What to work on -> Copy the lines below from the start of the list through the line holding "region: Utah", including that line, and leave the pictures out.

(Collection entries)
==============================

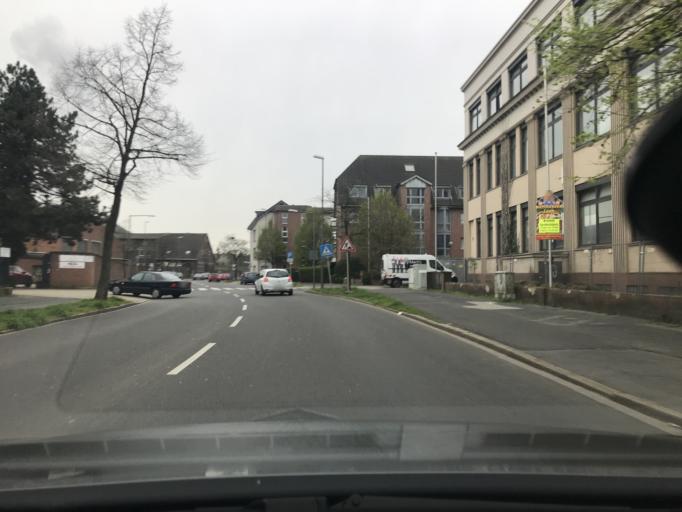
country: DE
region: North Rhine-Westphalia
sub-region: Regierungsbezirk Dusseldorf
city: Krefeld
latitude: 51.3574
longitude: 6.6421
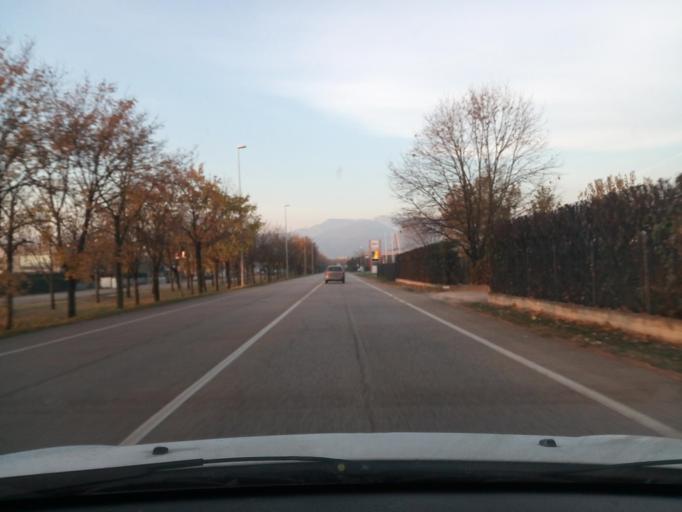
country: IT
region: Veneto
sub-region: Provincia di Vicenza
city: Zane
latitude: 45.7243
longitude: 11.4189
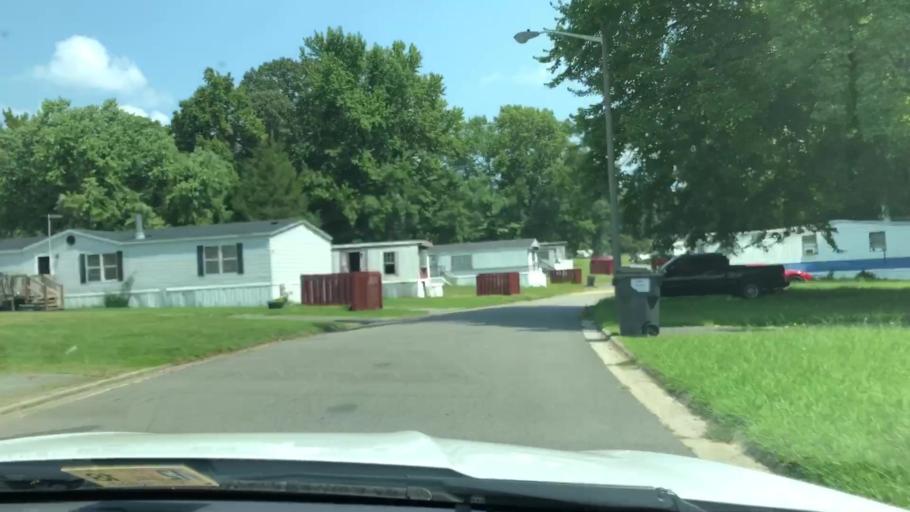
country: US
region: Virginia
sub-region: City of Williamsburg
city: Williamsburg
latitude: 37.2176
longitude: -76.6157
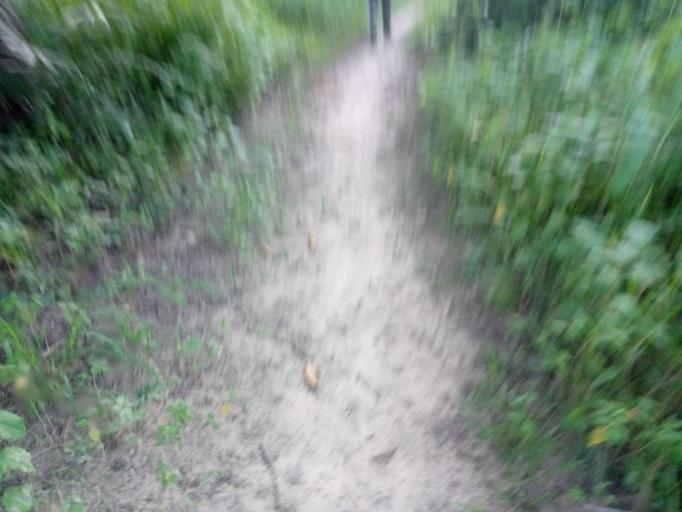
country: GM
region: Western
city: Gunjur
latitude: 13.0406
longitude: -16.7248
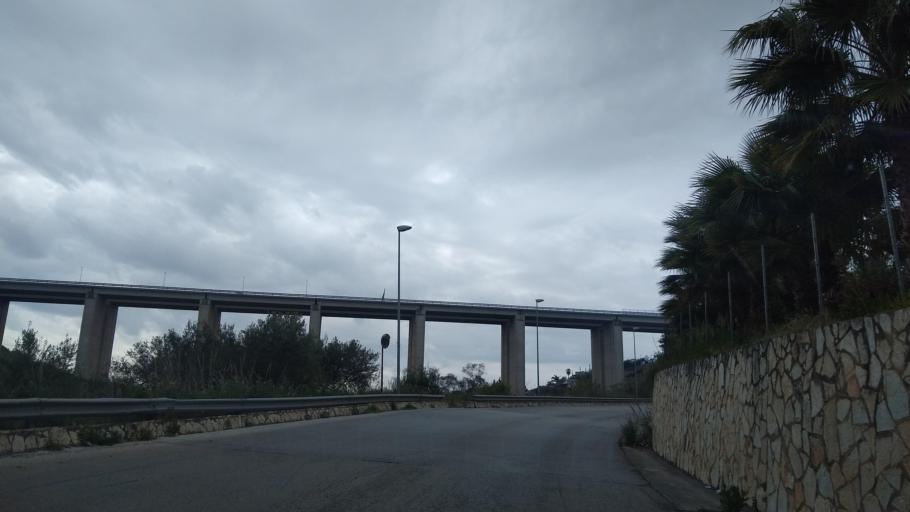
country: IT
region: Sicily
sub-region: Trapani
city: Alcamo
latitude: 38.0166
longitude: 12.9521
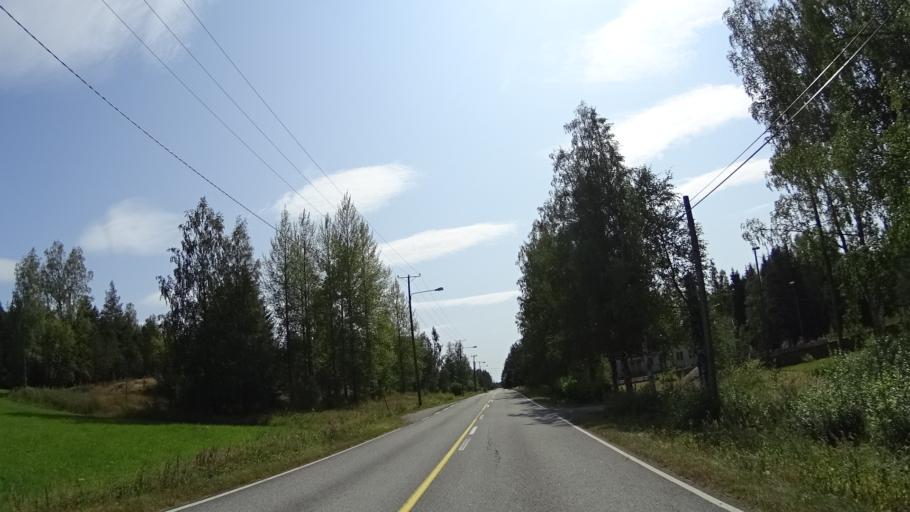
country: FI
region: Pirkanmaa
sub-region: Ylae-Pirkanmaa
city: Maenttae
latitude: 61.9075
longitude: 24.7861
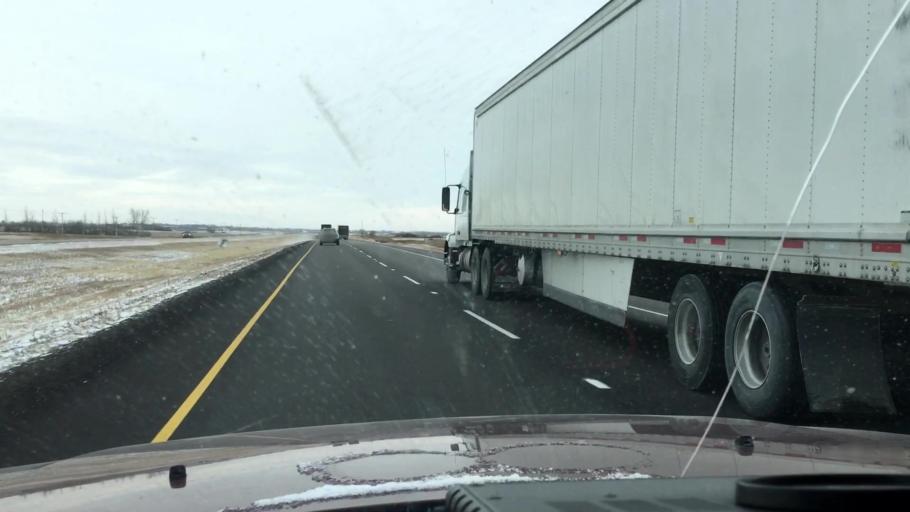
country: CA
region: Saskatchewan
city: Saskatoon
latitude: 51.7896
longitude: -106.4828
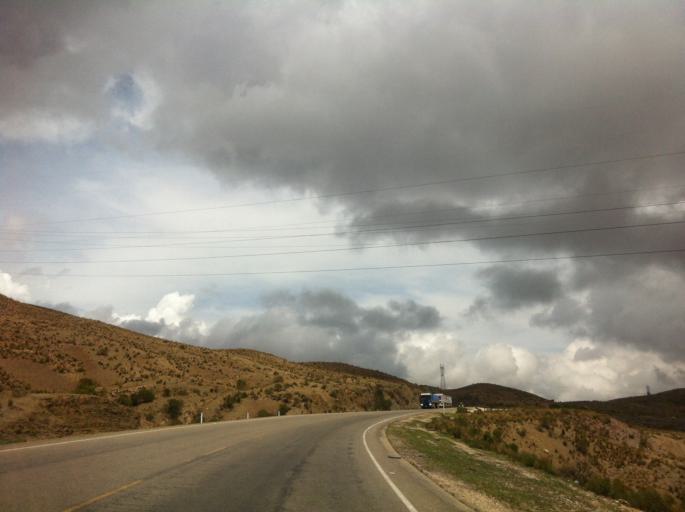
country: BO
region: Cochabamba
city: Irpa Irpa
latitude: -17.7093
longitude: -66.5347
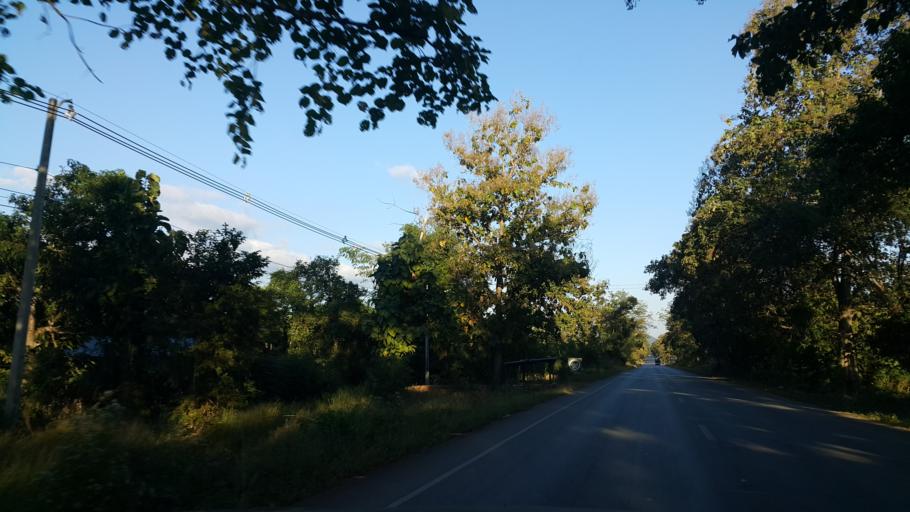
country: TH
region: Sukhothai
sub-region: Amphoe Si Satchanalai
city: Si Satchanalai
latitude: 17.5411
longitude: 99.8192
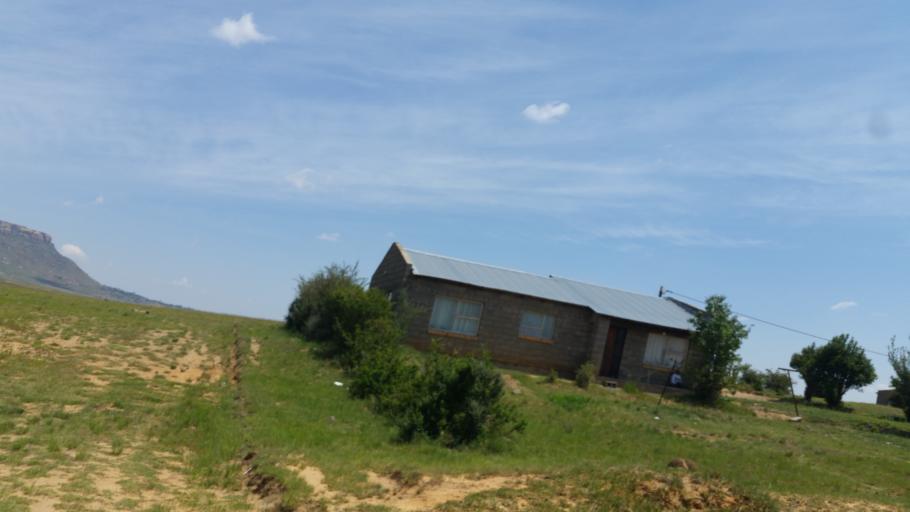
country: LS
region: Mafeteng
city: Mafeteng
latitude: -29.7082
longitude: 27.4282
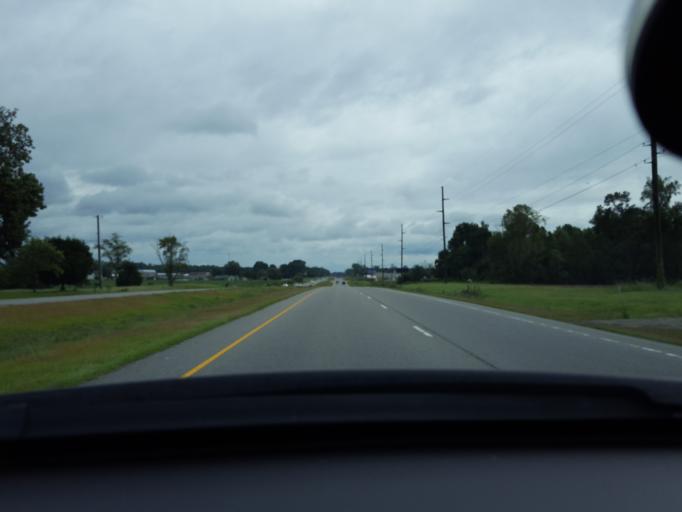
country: US
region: North Carolina
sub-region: Pitt County
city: Ayden
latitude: 35.4370
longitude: -77.4330
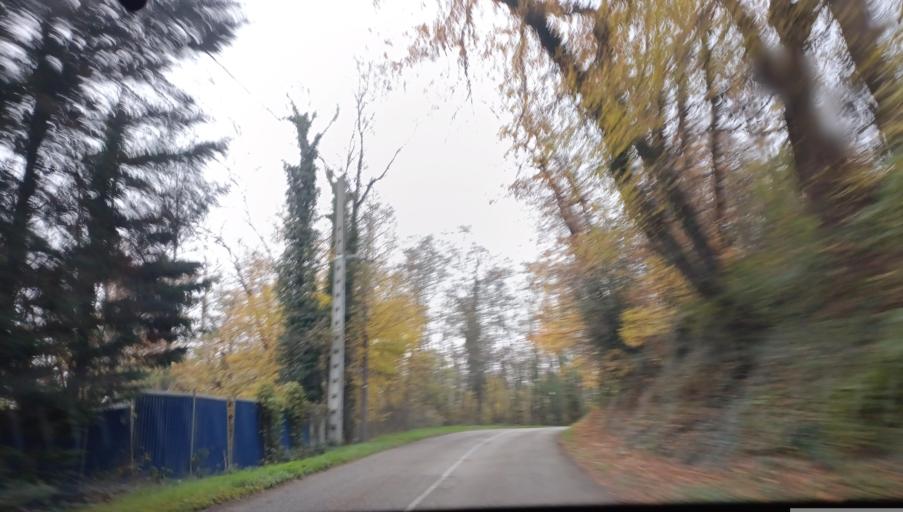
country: FR
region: Rhone-Alpes
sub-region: Departement de l'Isere
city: Serpaize
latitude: 45.5499
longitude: 4.9258
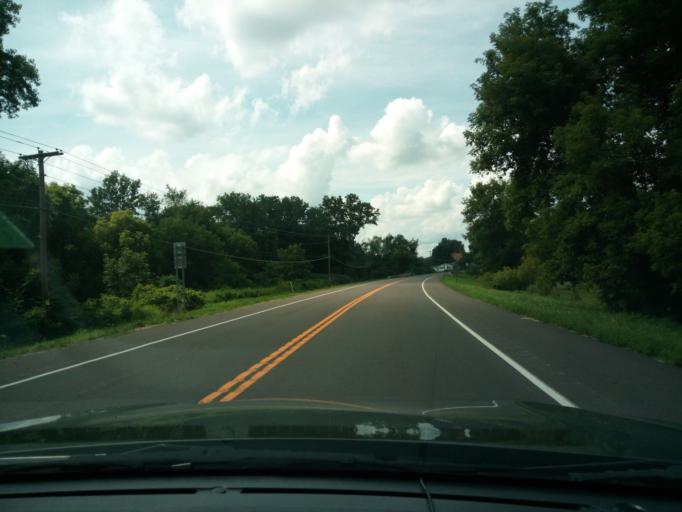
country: US
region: New York
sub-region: Chemung County
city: Southport
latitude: 42.0509
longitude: -76.7776
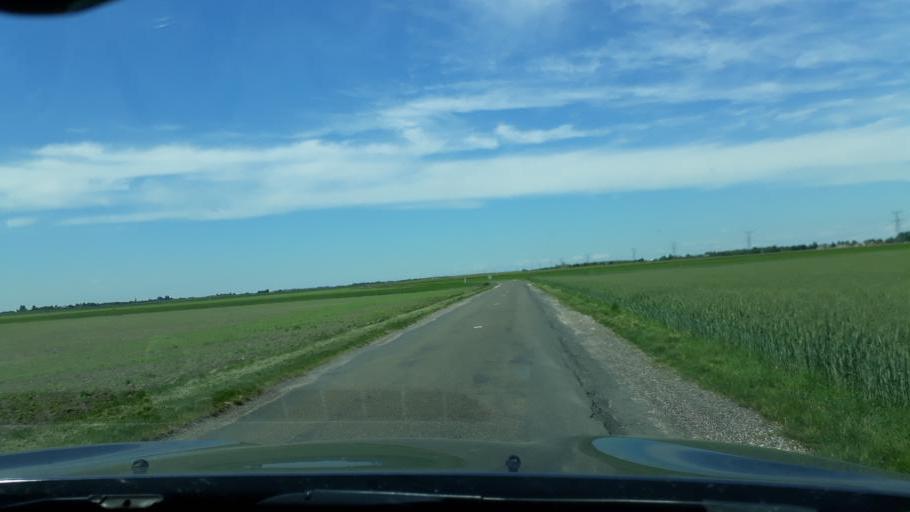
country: FR
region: Centre
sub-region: Departement du Loiret
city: Dadonville
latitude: 48.1069
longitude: 2.2392
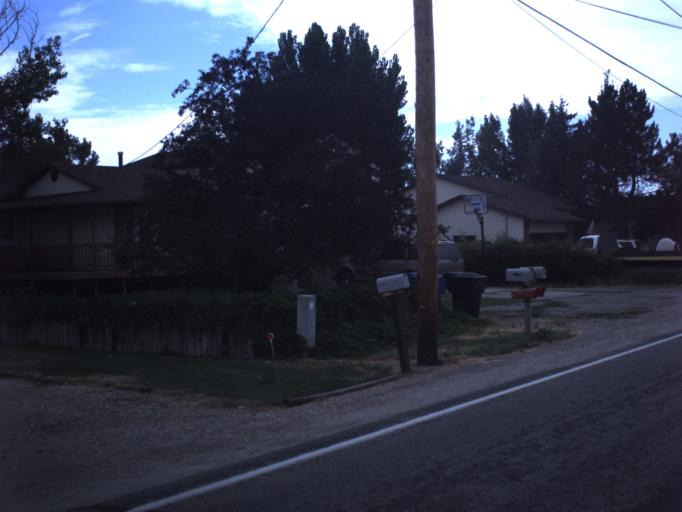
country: US
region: Utah
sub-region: Davis County
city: West Point
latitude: 41.1238
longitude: -112.1126
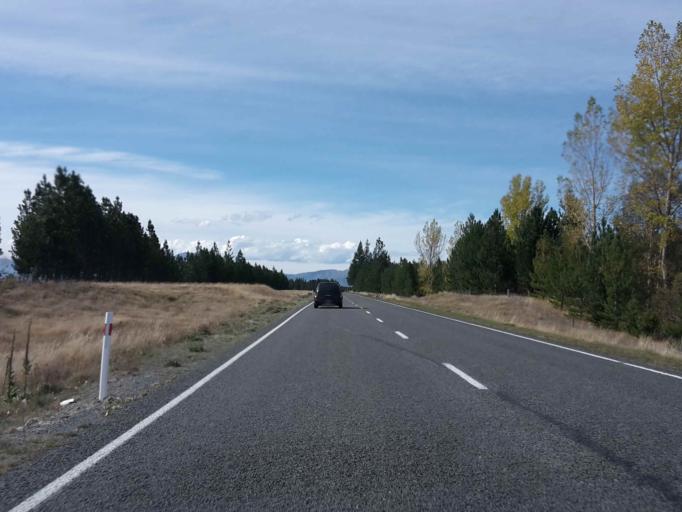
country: NZ
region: Canterbury
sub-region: Timaru District
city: Pleasant Point
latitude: -44.1869
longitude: 170.3030
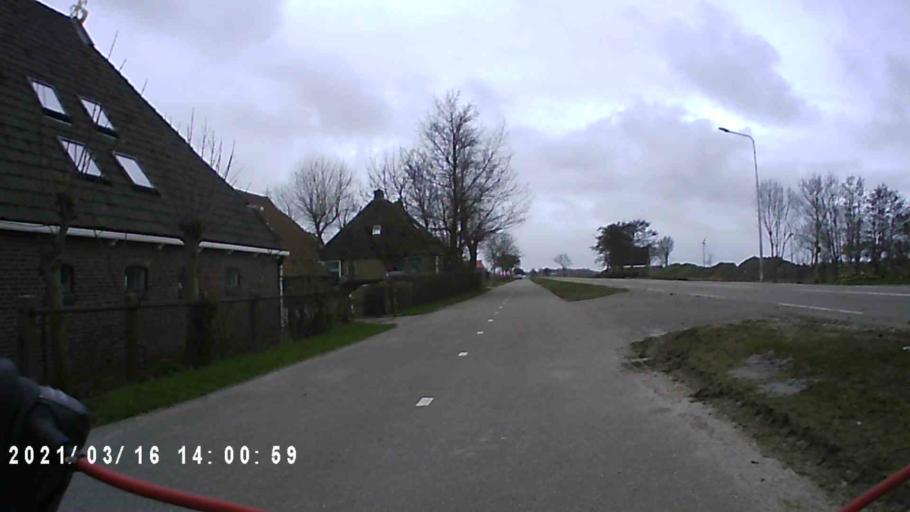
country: NL
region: Friesland
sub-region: Gemeente Franekeradeel
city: Sexbierum
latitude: 53.1844
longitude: 5.4901
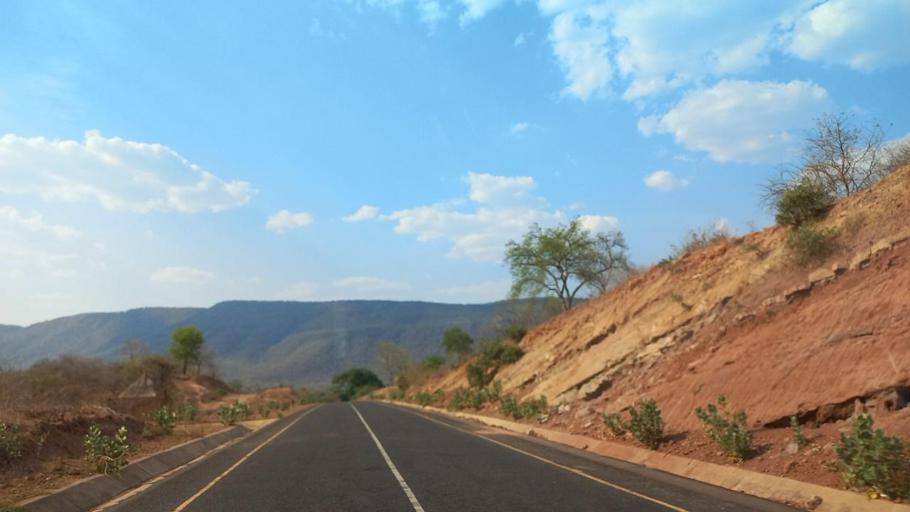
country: ZM
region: Lusaka
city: Luangwa
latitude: -15.0598
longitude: 30.2097
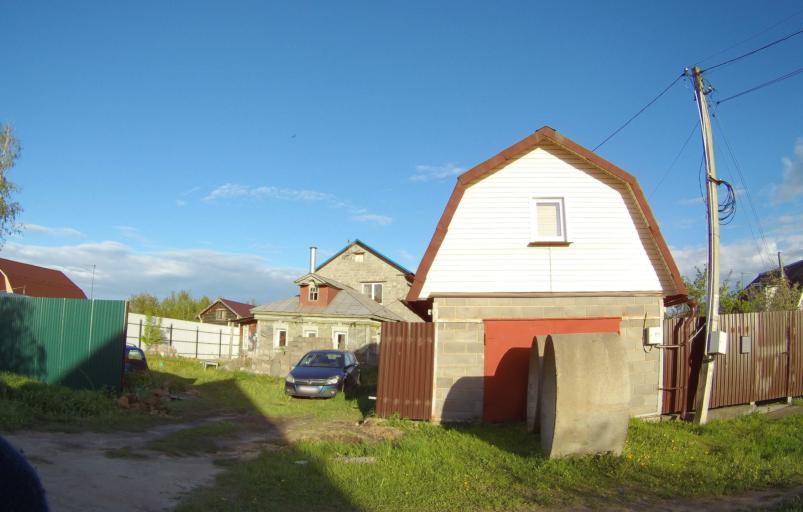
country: RU
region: Moskovskaya
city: Ramenskoye
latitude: 55.5875
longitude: 38.2647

==============================

Exercise response ->
country: DE
region: North Rhine-Westphalia
sub-region: Regierungsbezirk Dusseldorf
city: Krefeld
latitude: 51.3574
longitude: 6.6421
country: IT
region: Veneto
sub-region: Provincia di Vicenza
city: Zane
latitude: 45.7243
longitude: 11.4189
country: US
region: Virginia
sub-region: City of Williamsburg
city: Williamsburg
latitude: 37.2176
longitude: -76.6157
country: GM
region: Western
city: Gunjur
latitude: 13.0406
longitude: -16.7248
country: IT
region: Sicily
sub-region: Trapani
city: Alcamo
latitude: 38.0166
longitude: 12.9521
country: FI
region: Pirkanmaa
sub-region: Ylae-Pirkanmaa
city: Maenttae
latitude: 61.9075
longitude: 24.7861
country: CA
region: Saskatchewan
city: Saskatoon
latitude: 51.7896
longitude: -106.4828
country: BO
region: Cochabamba
city: Irpa Irpa
latitude: -17.7093
longitude: -66.5347
country: TH
region: Sukhothai
sub-region: Amphoe Si Satchanalai
city: Si Satchanalai
latitude: 17.5411
longitude: 99.8192
country: LS
region: Mafeteng
city: Mafeteng
latitude: -29.7082
longitude: 27.4282
country: US
region: North Carolina
sub-region: Pitt County
city: Ayden
latitude: 35.4370
longitude: -77.4330
country: FR
region: Rhone-Alpes
sub-region: Departement de l'Isere
city: Serpaize
latitude: 45.5499
longitude: 4.9258
country: US
region: New York
sub-region: Chemung County
city: Southport
latitude: 42.0509
longitude: -76.7776
country: FR
region: Centre
sub-region: Departement du Loiret
city: Dadonville
latitude: 48.1069
longitude: 2.2392
country: US
region: Utah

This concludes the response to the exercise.